Friday, September 24, 2010

Friday photo

Ravens raiding snowmobiles, Yellowstone National Park. January 2001.

Ravens are smart, and one is tempted to say they may be smarter than people. Or at least smarter than snowmobilers, which any Yellowstone XC skier will tell you sets the bar somewhat lower. In any event, the snowmobilers who come into Old Faithful during the winter have a difficult task protecting their lunches from the ravens. If you think keeping your backpack zipped is sufficient, you're likely to go hungry on the way home. Carefully fastened buckles can slow them down, but not for long: they've figured out how to open those, too.

Think about that achievement for a moment. How many dogs or cats, with careful training, do you suppose could learn to unfasten a buckle? Not many, if any, I would venture. Ravens, on the other hand, can work it out on their own.

How clever are ravens? In his wonderful book Mind of the Raven, the biologist Bernd Heinrich describes an experiment he conducted. What he did was this: he attached a piece of food to the end of a string, a little over two feet long, and hung it from a horizontal bar. The raven could stand on the bar, but couldn't reach the food from any available perch. By using a piece of hard salami, Heinrich also guaranteed that the bird could not tear off a piece while in flight. His problem was to figure out how to get the food within reach of his bill.

The only way to succeed was for the bird to reach down below the perch, grab the string and raise it above the perch, then -- and here's where it gets particularly tricky -- pin this loop of string against the perch with his foot, release the loop from his bill, reach down, and repeat the procedure until the morsel came into reach. Could a raven figure all that out?

The first day, they struggled some with the string and quickly gave up. The next day Heinrich put out the food again, in the same arrangement, and the first raven that tried it performed the entire procedure on his first attempt. It was no fluke:the raven had figured it all out and could repeat it every time thereafter. Other ravens got it right the first time, and the initial failure seems to have owed more to the birds being spooked by a weird and unfamiliar arrangement than with being stumped over what to do with it.

Once a biologist has some success with an experiment, he's likely to create many variations on the theme and Heinrich did exactly that. He put up two strings, one holding food and the other suspending a rock; that didn't take long to figure out. Then he crossed the strings: to get the food, a bird would have to stand over the rock and pull the nearest string. They could figure this out, too, but they it always gave them trouble: most of them would test the string above the food, see the rock jiggle, and then move to the other string. Heinrich, perhaps surprisingly, takes this as evidence that they were thinking and not just responding to positive conditioning: "[C]onsciousness of what they thought they knew* took precedence over trial-and-error learning, which was glacially slow even for this one extremely simple task."
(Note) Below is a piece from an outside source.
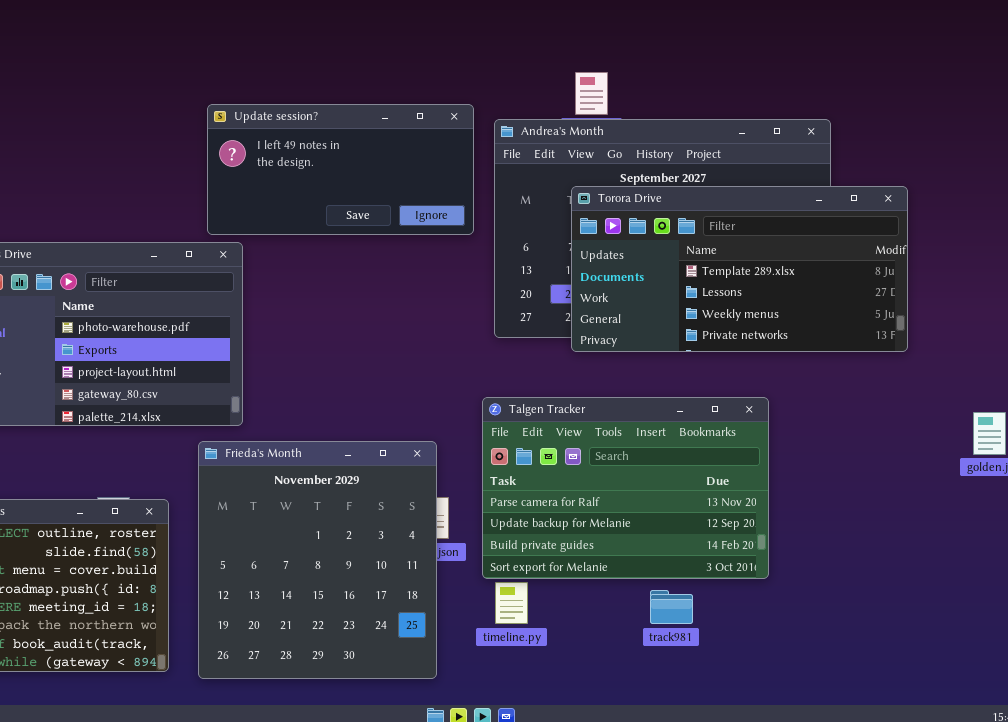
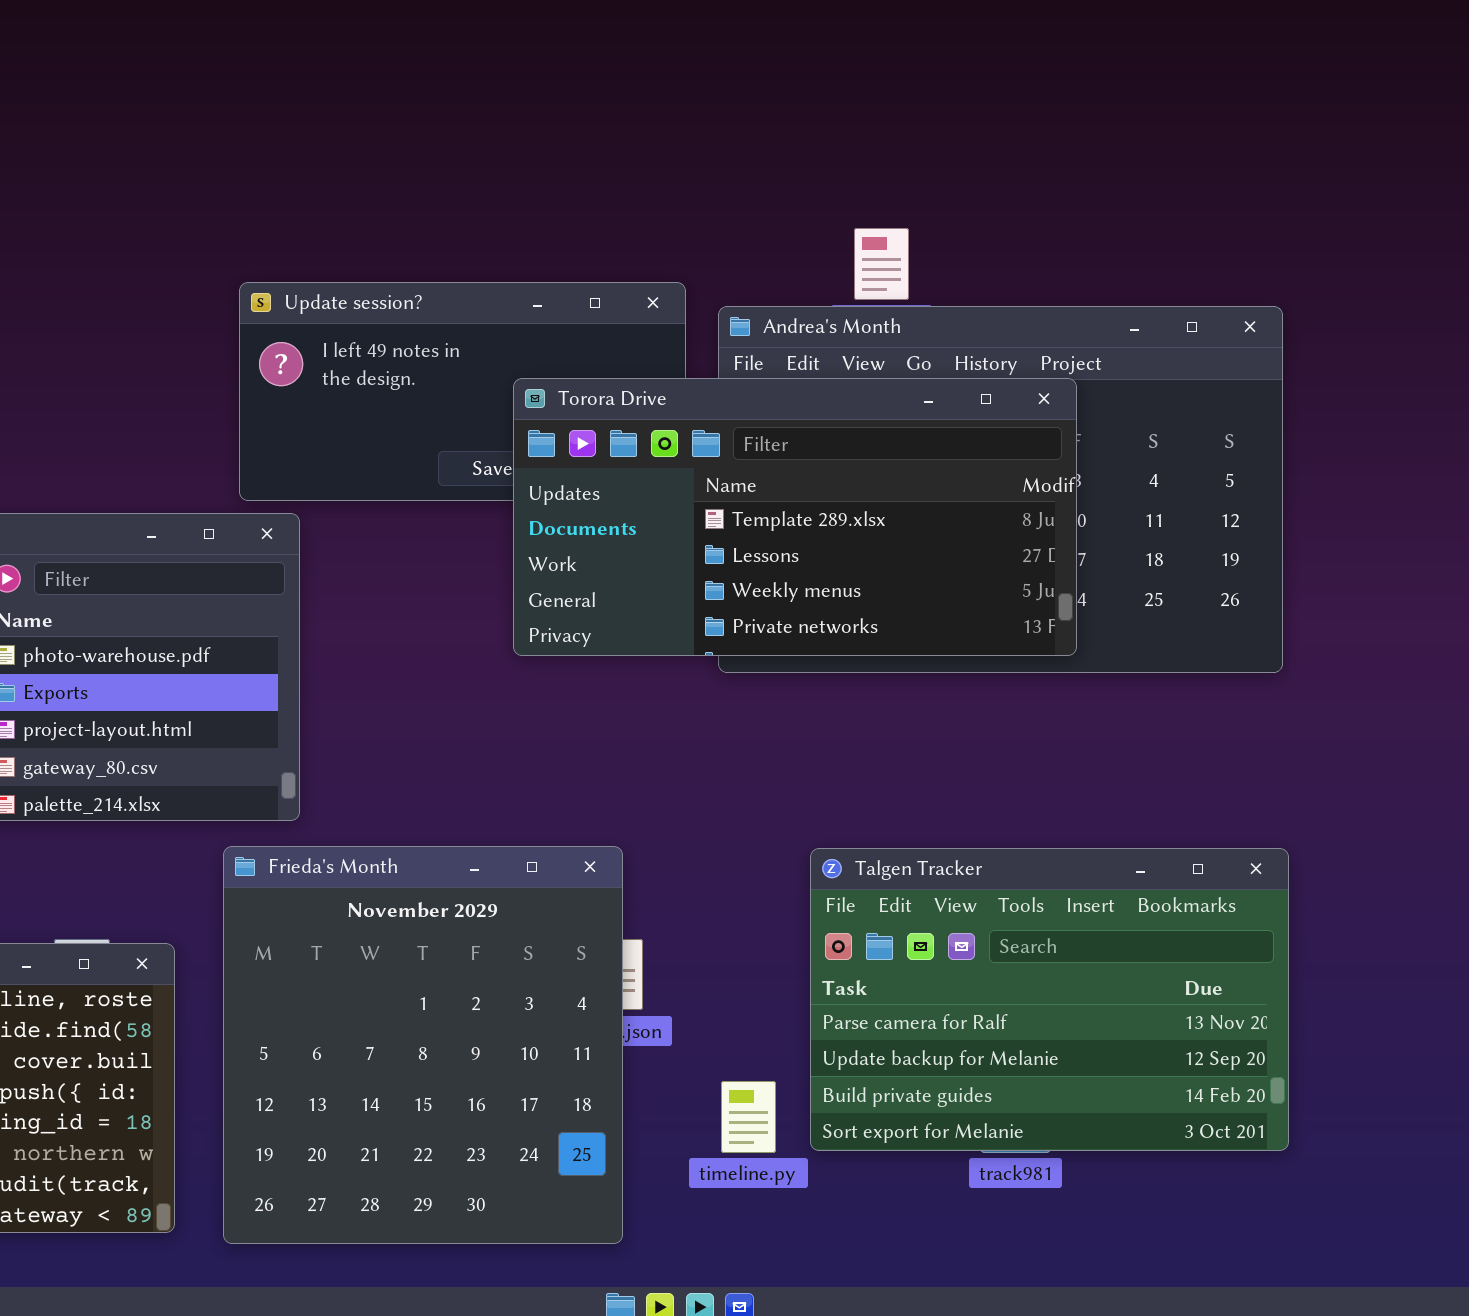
Torora Drive: [571,186,908,352] -> [513,378,1077,656], moved
Talgen Tracker: [482,397,769,579] -> [810,848,1289,1151], moved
It's a bold claim, because what Heinrich is saying is that the ravens weren't plucking the first string just out of habit; they plucked it because they had a mental concept of how the game worked and they had a hard time letting go of it - otherwise, they'd have learned the new system much easier.

To test this hypothesis, Heinrich next placed a rock on a familiar piece of string, and hung the food from a brand-new string, one of a different color, thickness, or texture than the birds had seen before. Had they been conditioned like mice pressing a button to get a reward, the ravens would have tested the most familiar string first; but that's not what happened. Instead, they always went for the novel string attached to the food and ignored the familiar-looking string. The fact that the old string was associated with past success did not impress them as you might think. This time, their mental concepts were leading them to the correct solution.

Clever birds. Clever experimenter, too, and a good writer. I highly recommend Heinrich's books ( Mind of the Raven and Ravens in Winter).

* These were birds who had already solved the one-string problem, in case that wasn't clear.